»»

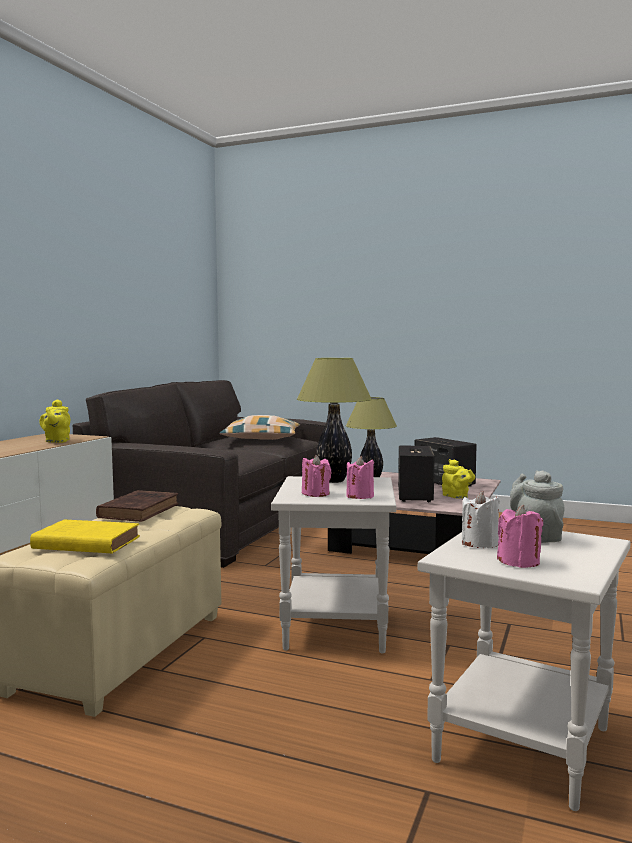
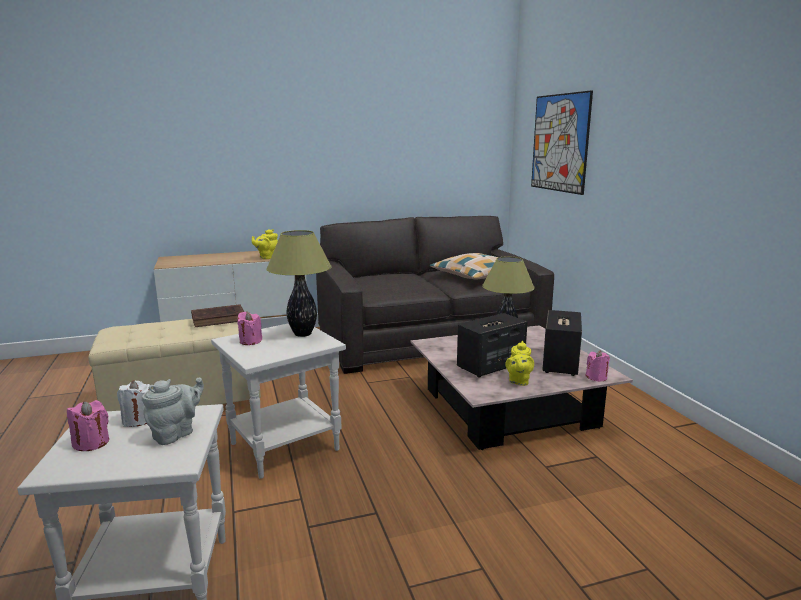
camera: 50 degrees right, 10 degrees up
yellow book [30,519,140,554] -> none
pink candle [346,456,374,499] -> pink candle moved to [586,350,610,382]
none -> picture [531,90,593,195]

««

# Work to be completed
How many of the lines above hold the word "none"? Give only that number.

# Task output
2